- _What is being asked_: Reproduce the listing below word for word, leaving out the pictures.
------ Records for the task
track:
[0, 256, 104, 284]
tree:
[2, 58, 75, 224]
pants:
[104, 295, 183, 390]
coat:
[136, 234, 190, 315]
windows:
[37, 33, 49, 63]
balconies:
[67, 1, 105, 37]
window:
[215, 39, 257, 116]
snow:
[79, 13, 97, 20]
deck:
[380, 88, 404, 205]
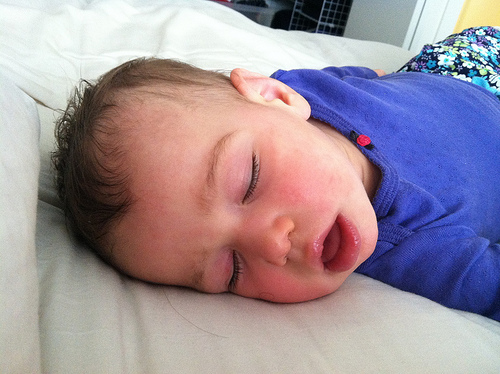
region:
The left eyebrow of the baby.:
[193, 235, 210, 292]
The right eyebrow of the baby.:
[207, 120, 234, 200]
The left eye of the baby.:
[221, 246, 243, 299]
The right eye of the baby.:
[244, 142, 261, 208]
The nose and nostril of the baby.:
[265, 210, 296, 277]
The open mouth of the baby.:
[307, 213, 363, 288]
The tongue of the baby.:
[323, 227, 339, 258]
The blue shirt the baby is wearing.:
[297, 50, 499, 292]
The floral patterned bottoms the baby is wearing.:
[402, 33, 499, 88]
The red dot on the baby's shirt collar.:
[349, 127, 379, 151]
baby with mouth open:
[71, 59, 397, 314]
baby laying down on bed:
[36, 81, 488, 337]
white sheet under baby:
[296, 309, 384, 372]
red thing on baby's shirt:
[353, 127, 394, 154]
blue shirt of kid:
[401, 89, 487, 191]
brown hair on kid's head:
[55, 86, 166, 226]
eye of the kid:
[226, 150, 284, 217]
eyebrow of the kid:
[184, 130, 242, 232]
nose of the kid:
[248, 204, 300, 276]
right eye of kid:
[211, 240, 251, 308]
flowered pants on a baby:
[397, 20, 497, 96]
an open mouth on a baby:
[305, 215, 360, 275]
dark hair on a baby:
[55, 60, 226, 270]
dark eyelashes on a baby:
[242, 152, 262, 199]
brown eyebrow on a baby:
[200, 126, 236, 191]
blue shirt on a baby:
[275, 50, 495, 307]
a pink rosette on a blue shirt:
[350, 127, 375, 147]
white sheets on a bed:
[36, 5, 488, 366]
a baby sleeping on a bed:
[50, 0, 495, 325]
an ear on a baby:
[221, 66, 311, 116]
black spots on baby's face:
[270, 127, 311, 187]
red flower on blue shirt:
[335, 116, 411, 158]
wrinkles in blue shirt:
[433, 191, 478, 233]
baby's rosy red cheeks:
[278, 155, 340, 220]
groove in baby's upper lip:
[289, 235, 317, 260]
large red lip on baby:
[338, 197, 378, 303]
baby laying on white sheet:
[48, 284, 242, 364]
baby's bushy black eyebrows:
[183, 138, 252, 210]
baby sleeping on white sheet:
[45, 58, 498, 288]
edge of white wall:
[386, 6, 446, 44]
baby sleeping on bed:
[78, 32, 440, 334]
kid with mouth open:
[147, 86, 384, 302]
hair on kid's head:
[57, 68, 167, 221]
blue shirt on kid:
[375, 70, 462, 212]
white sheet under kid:
[266, 291, 394, 372]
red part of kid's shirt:
[348, 125, 386, 155]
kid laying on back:
[55, 66, 487, 311]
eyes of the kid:
[175, 143, 282, 310]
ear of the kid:
[226, 60, 346, 130]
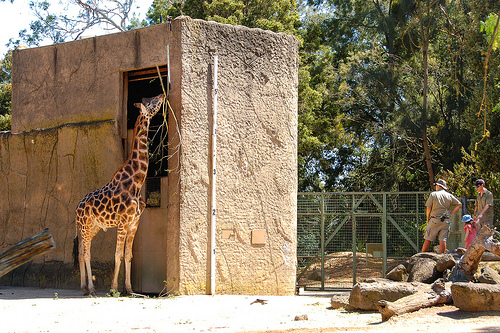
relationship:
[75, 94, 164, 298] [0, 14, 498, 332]
giraffe in a habitat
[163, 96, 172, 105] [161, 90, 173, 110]
food in a dispenser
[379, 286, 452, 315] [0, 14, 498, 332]
log in a habitat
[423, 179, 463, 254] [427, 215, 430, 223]
man has a hand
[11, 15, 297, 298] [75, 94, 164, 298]
buiding next to a giraffe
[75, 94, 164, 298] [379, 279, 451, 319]
giraffe next to wood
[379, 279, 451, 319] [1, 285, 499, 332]
wood on ground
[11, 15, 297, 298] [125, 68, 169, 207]
buiding has a window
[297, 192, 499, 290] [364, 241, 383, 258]
fence has a sign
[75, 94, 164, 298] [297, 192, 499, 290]
giraffe near a fence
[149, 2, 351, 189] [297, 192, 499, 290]
tree near a fence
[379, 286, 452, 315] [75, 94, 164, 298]
log behind a giraffe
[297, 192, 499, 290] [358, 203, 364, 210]
fence has a hole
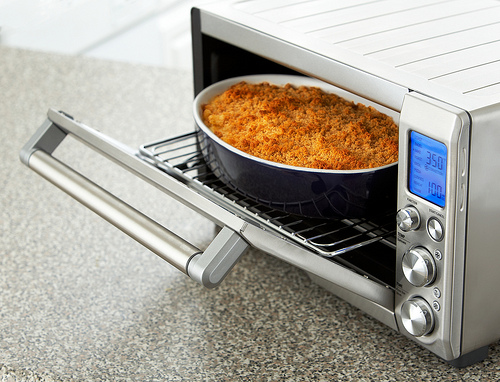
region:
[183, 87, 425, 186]
a dish of food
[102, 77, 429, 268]
a dish of food in a oven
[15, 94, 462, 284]
a small silver oven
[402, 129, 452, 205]
blue and black digital readings on a oven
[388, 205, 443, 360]
silver control knobs on a oven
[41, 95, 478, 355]
a oven on a granite counter top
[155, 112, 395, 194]
a black and white cooking dish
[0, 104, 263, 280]
a silver oven door handle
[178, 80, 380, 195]
a caserole in a dish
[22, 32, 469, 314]
a oven with a dish of food in it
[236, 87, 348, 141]
this is fried rice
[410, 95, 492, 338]
this is a microwave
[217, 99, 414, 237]
the microwave is open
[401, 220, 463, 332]
the microwave is metallic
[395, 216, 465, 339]
the microwave is silvery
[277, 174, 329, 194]
the bowl is purple in color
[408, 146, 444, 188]
the light is on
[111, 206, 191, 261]
the holder is big in size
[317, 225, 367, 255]
the grill is metallic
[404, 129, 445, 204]
a blue gauge on the oven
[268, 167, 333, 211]
a dark blue ceramic dish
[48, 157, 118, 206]
a long silver handle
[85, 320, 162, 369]
a multicolored granite surface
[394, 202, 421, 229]
the silver temperature control knob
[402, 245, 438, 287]
a larger silver selection knob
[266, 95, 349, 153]
a delicious baked casserole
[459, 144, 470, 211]
small indentations on the edge of the oven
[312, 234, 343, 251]
a wire metal rack in the overn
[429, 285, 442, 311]
small silver push buttons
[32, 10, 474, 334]
a toaster oven sitting on a counter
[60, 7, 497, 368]
the toaster oven is silver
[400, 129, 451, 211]
the information panel is blue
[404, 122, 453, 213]
the information panel says 350 and 100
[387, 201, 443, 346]
three silver dials on the toaster oven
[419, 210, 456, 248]
a circular silver button on the toaster oven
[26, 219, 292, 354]
gray countertop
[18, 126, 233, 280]
silver handle of the toaster oven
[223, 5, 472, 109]
grooved top of toaster oven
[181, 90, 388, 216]
bowl of food inside toaster oven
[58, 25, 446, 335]
a silver toaster oven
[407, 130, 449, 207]
the oven has a blue information panel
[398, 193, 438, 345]
the oven has three silver dials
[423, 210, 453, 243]
the oven has a silver button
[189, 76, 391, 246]
blue bowl inside the oven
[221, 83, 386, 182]
toasted food inside the bowl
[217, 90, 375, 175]
the food looks crispy and brown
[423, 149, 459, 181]
the temperature of the oven is 350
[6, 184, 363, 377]
gray granite counter top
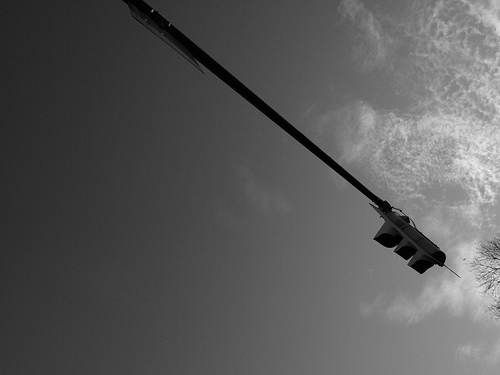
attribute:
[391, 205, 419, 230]
wire — sticking out, electrical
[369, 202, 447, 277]
traffic signal — solo, angled, metal, mounted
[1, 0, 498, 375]
sky — cloudy, clear, grey, lacy, lightening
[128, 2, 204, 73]
street sign — solo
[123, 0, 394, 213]
pole — black, metal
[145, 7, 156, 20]
bracket — mounting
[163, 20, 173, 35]
bracket — mounting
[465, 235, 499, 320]
tree — bare, leafless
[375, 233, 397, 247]
light — protruding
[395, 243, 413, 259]
light — protruding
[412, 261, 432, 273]
light — protruding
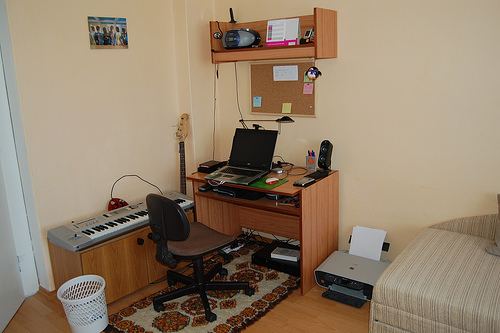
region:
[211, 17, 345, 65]
the shelf above the desk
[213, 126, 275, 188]
the laptop on the desk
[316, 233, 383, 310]
the printer on the floor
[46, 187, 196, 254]
the keyboard on the cabinet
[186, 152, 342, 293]
the desk in the corner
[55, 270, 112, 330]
------------
- _Written response_:
track:
[0, 256, 104, 284]
tree:
[2, 58, 75, 224]
pants:
[104, 295, 183, 390]
coat:
[136, 234, 190, 315]
windows:
[37, 33, 49, 63]
balconies:
[67, 1, 105, 37]
window:
[215, 39, 257, 116]
snow:
[79, 13, 97, 20]
deck:
[380, 88, 404, 205]
region:
The left eyebrow of the baby.:
[193, 235, 210, 292]
The right eyebrow of the baby.:
[207, 120, 234, 200]
The left eye of the baby.:
[221, 246, 243, 299]
The right eye of the baby.:
[244, 142, 261, 208]
The nose and nostril of the baby.:
[265, 210, 296, 277]
The open mouth of the baby.:
[307, 213, 363, 288]
The tongue of the baby.:
[323, 227, 339, 258]
The blue shirt the baby is wearing.:
[297, 50, 499, 292]
The floral patterned bottoms the baby is wearing.:
[402, 33, 499, 88]
The red dot on the baby's shirt collar.:
[349, 127, 379, 151]
baby with mouth open:
[71, 59, 397, 314]
baby laying down on bed:
[36, 81, 488, 337]
white sheet under baby:
[296, 309, 384, 372]
red thing on baby's shirt:
[353, 127, 394, 154]
blue shirt of kid:
[401, 89, 487, 191]
brown hair on kid's head:
[55, 86, 166, 226]
eye of the kid:
[226, 150, 284, 217]
eyebrow of the kid:
[184, 130, 242, 232]
nose of the kid:
[248, 204, 300, 276]
right eye of kid:
[211, 240, 251, 308]
flowered pants on a baby:
[397, 20, 497, 96]
an open mouth on a baby:
[305, 215, 360, 275]
dark hair on a baby:
[55, 60, 226, 270]
dark eyelashes on a baby:
[242, 152, 262, 199]
brown eyebrow on a baby:
[200, 126, 236, 191]
blue shirt on a baby:
[275, 50, 495, 307]
a pink rosette on a blue shirt:
[350, 127, 375, 147]
white sheets on a bed:
[36, 5, 488, 366]
a baby sleeping on a bed:
[50, 0, 495, 325]
an ear on a baby:
[221, 66, 311, 116]
black spots on baby's face:
[270, 127, 311, 187]
red flower on blue shirt:
[335, 116, 411, 158]
wrinkles in blue shirt:
[433, 191, 478, 233]
baby's rosy red cheeks:
[278, 155, 340, 220]
groove in baby's upper lip:
[289, 235, 317, 260]
large red lip on baby:
[338, 197, 378, 303]
baby laying on white sheet:
[48, 284, 242, 364]
baby's bushy black eyebrows:
[183, 138, 252, 210]
baby sleeping on white sheet:
[45, 58, 498, 288]
edge of white wall:
[386, 6, 446, 44]
baby sleeping on bed:
[78, 32, 440, 334]
kid with mouth open:
[147, 86, 384, 302]
hair on kid's head:
[57, 68, 167, 221]
blue shirt on kid:
[375, 70, 462, 212]
white sheet under kid:
[266, 291, 394, 372]
red part of kid's shirt:
[348, 125, 386, 155]
kid laying on back:
[55, 66, 487, 311]
eyes of the kid:
[175, 143, 282, 310]
ear of the kid:
[226, 60, 346, 130]
relationship:
[75, 94, 164, 298] [0, 14, 498, 332]
giraffe in a habitat
[163, 96, 172, 105] [161, 90, 173, 110]
food in a dispenser
[379, 286, 452, 315] [0, 14, 498, 332]
log in a habitat
[423, 179, 463, 254] [427, 215, 430, 223]
man has a hand
[11, 15, 297, 298] [75, 94, 164, 298]
buiding next to a giraffe
[75, 94, 164, 298] [379, 279, 451, 319]
giraffe next to wood
[379, 279, 451, 319] [1, 285, 499, 332]
wood on ground
[11, 15, 297, 298] [125, 68, 169, 207]
buiding has a window
[297, 192, 499, 290] [364, 241, 383, 258]
fence has a sign
[75, 94, 164, 298] [297, 192, 499, 290]
giraffe near a fence
[149, 2, 351, 189] [297, 192, 499, 290]
tree near a fence
[379, 286, 452, 315] [75, 94, 164, 298]
log behind a giraffe
[297, 192, 499, 290] [358, 203, 364, 210]
fence has a hole
region:
[183, 87, 425, 186]
a dish of food
[102, 77, 429, 268]
a dish of food in a oven
[15, 94, 462, 284]
a small silver oven
[402, 129, 452, 205]
blue and black digital readings on a oven
[388, 205, 443, 360]
silver control knobs on a oven
[41, 95, 478, 355]
a oven on a granite counter top
[155, 112, 395, 194]
a black and white cooking dish
[0, 104, 263, 280]
a silver oven door handle
[178, 80, 380, 195]
a caserole in a dish
[22, 32, 469, 314]
a oven with a dish of food in it
[236, 87, 348, 141]
this is fried rice
[410, 95, 492, 338]
this is a microwave
[217, 99, 414, 237]
the microwave is open
[401, 220, 463, 332]
the microwave is metallic
[395, 216, 465, 339]
the microwave is silvery
[277, 174, 329, 194]
the bowl is purple in color
[408, 146, 444, 188]
the light is on
[111, 206, 191, 261]
the holder is big in size
[317, 225, 367, 255]
the grill is metallic
[404, 129, 445, 204]
a blue gauge on the oven
[268, 167, 333, 211]
a dark blue ceramic dish
[48, 157, 118, 206]
a long silver handle
[85, 320, 162, 369]
a multicolored granite surface
[394, 202, 421, 229]
the silver temperature control knob
[402, 245, 438, 287]
a larger silver selection knob
[266, 95, 349, 153]
a delicious baked casserole
[459, 144, 470, 211]
small indentations on the edge of the oven
[312, 234, 343, 251]
a wire metal rack in the overn
[429, 285, 442, 311]
small silver push buttons
[32, 10, 474, 334]
a toaster oven sitting on a counter
[60, 7, 497, 368]
the toaster oven is silver
[400, 129, 451, 211]
the information panel is blue
[404, 122, 453, 213]
the information panel says 350 and 100
[387, 201, 443, 346]
three silver dials on the toaster oven
[419, 210, 456, 248]
a circular silver button on the toaster oven
[26, 219, 292, 354]
gray countertop
[18, 126, 233, 280]
silver handle of the toaster oven
[223, 5, 472, 109]
grooved top of toaster oven
[181, 90, 388, 216]
bowl of food inside toaster oven
[58, 25, 446, 335]
a silver toaster oven
[407, 130, 449, 207]
the oven has a blue information panel
[398, 193, 438, 345]
the oven has three silver dials
[423, 210, 453, 243]
the oven has a silver button
[189, 76, 391, 246]
blue bowl inside the oven
[221, 83, 386, 182]
toasted food inside the bowl
[217, 90, 375, 175]
the food looks crispy and brown
[423, 149, 459, 181]
the temperature of the oven is 350
[6, 184, 363, 377]
gray granite counter top
attribute:
[391, 205, 419, 230]
wire — sticking out, electrical
[369, 202, 447, 277]
traffic signal — solo, angled, metal, mounted
[1, 0, 498, 375]
sky — cloudy, clear, grey, lacy, lightening
[128, 2, 204, 73]
street sign — solo
[123, 0, 394, 213]
pole — black, metal
[145, 7, 156, 20]
bracket — mounting
[163, 20, 173, 35]
bracket — mounting
[465, 235, 499, 320]
tree — bare, leafless
[375, 233, 397, 247]
light — protruding
[395, 243, 413, 259]
light — protruding
[412, 261, 432, 273]
light — protruding
region:
[211, 17, 345, 65]
the shelf above the desk
[213, 126, 275, 188]
the laptop on the desk
[316, 233, 383, 310]
the printer on the floor
[46, 187, 196, 254]
the keyboard on the cabinet
[186, 152, 342, 293]
the desk in the corner
[55, 270, 112, 330]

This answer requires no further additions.